Avec DÌDI, Sean Wang signe un premier long-métrage touchant par sa justesse et son inventivité. Le film nous replonge en 2008, à l’époque des soirées passées sur MSN, des statuts Facebook remplis de citations de 2Pac et des blagues piquées à Dave Chappelle qu’on racontait comme si elles étaient les nôtres, quand YouTube commençait tout juste à façonner notre culture.
On y suit Chris Wang, adolescent dans une famille américano-chinoise, qui traverse un été charnière, entouré de figures féminines : une sœur qui l’agace, une grand-mère mi-méchante mi-hilarante, et une mère débordée, qui tente de tout porter seule, en l’absence du père. Cette absence pèse d’ailleurs tout au long du film, comme un fantôme : sa place vide façonne chaque dynamique familiale.
Si le film sonne si juste, ce n’est pas un hasard : Sean Wang, 31 ans, y met beaucoup de lui-même. Réalisateur taïwano-américain, il aborde en filigrane la question de l’identité culturelle, entre deux langues, deux cultures. DÌDI est ainsi en partie autobiographique, nourri de souvenirs, de détails et de sensations qui résonnent bien au-delà de son expérience intime.
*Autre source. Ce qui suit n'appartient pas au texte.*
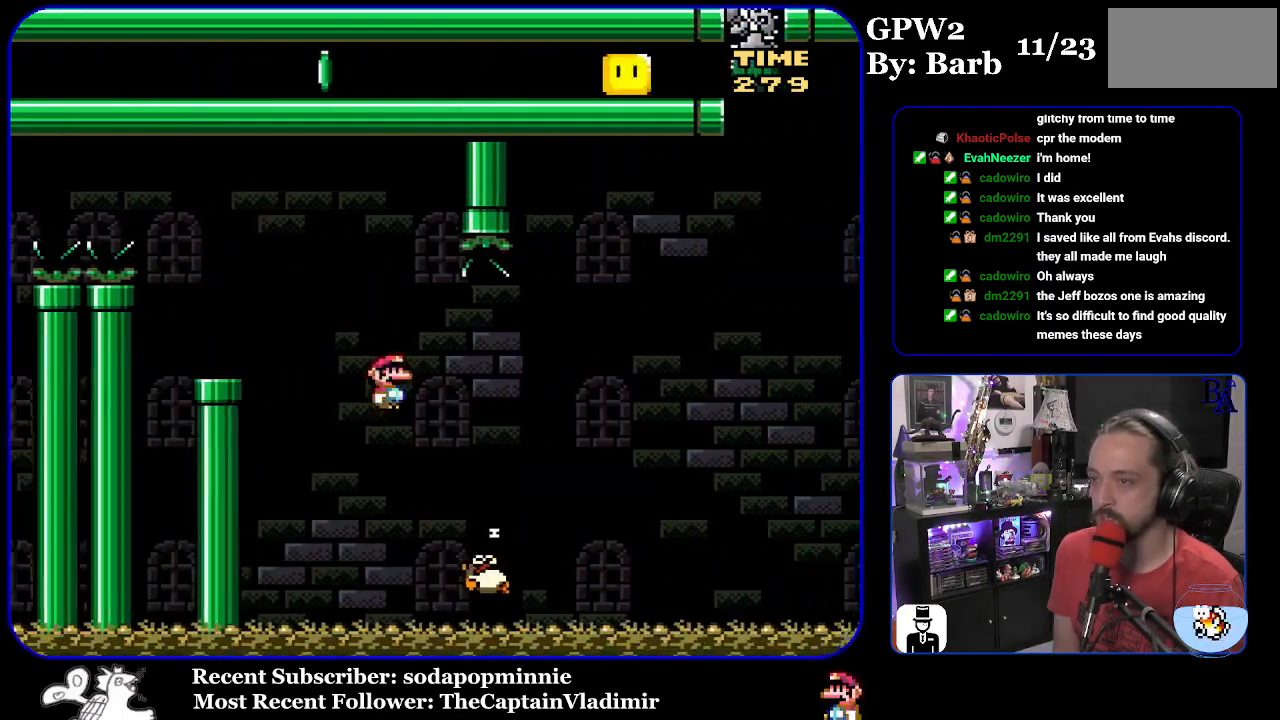
{"buttons": ["A", "X"], "events": [[17, "DPAD_RIGHT", "down"], [67, "A", "down"], [483, "DPAD_RIGHT", "up"]]}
La quête du personnage, ses différentes manières d’être selon les groupes dans lesquels il évolue, est d’ailleurs matérialisée par les multiples surnoms qu’on lui donne, Didi, Chris, Wang Wang, et par cette question récurrente, « Comment tu t’appelles ? », à laquelle il répond différemment tout au long du film, parce que la réponse n’est pas encore fixée.
On y perçoit toute l’ambiguïté d’Internet à ses débuts : terrain de jeu et espace d’expression, mais aussi fracture inconfortable, barrière générationnelle, creusant parfois le fossé avec des parents incapables d’en saisir les codes.
La mise en scène, qui pourrait sembler agaçante à force de montrer des écrans, des fenêtres MSN, des messages, des vidéos YouTube, trouve en réalité une vraie pertinence. Le réalisateur intègre ces éléments visuels digitaux pour qu’ils ne soient pas un simple gadget, mais un vrai outil narratif qui reflète l’intériorité des personnages et leur environnement. Sean Wang capte le monde numérique avec une précision épatante, jusque dans le son du clavier d’ordinateur ou le graphisme de l’interface des premiers réseaux sociaux. Ce souci du détail est un des charmes du film : une chanson, une phrase, un objet, et c’est tout un fragment de mémoire collective qui ressurgit.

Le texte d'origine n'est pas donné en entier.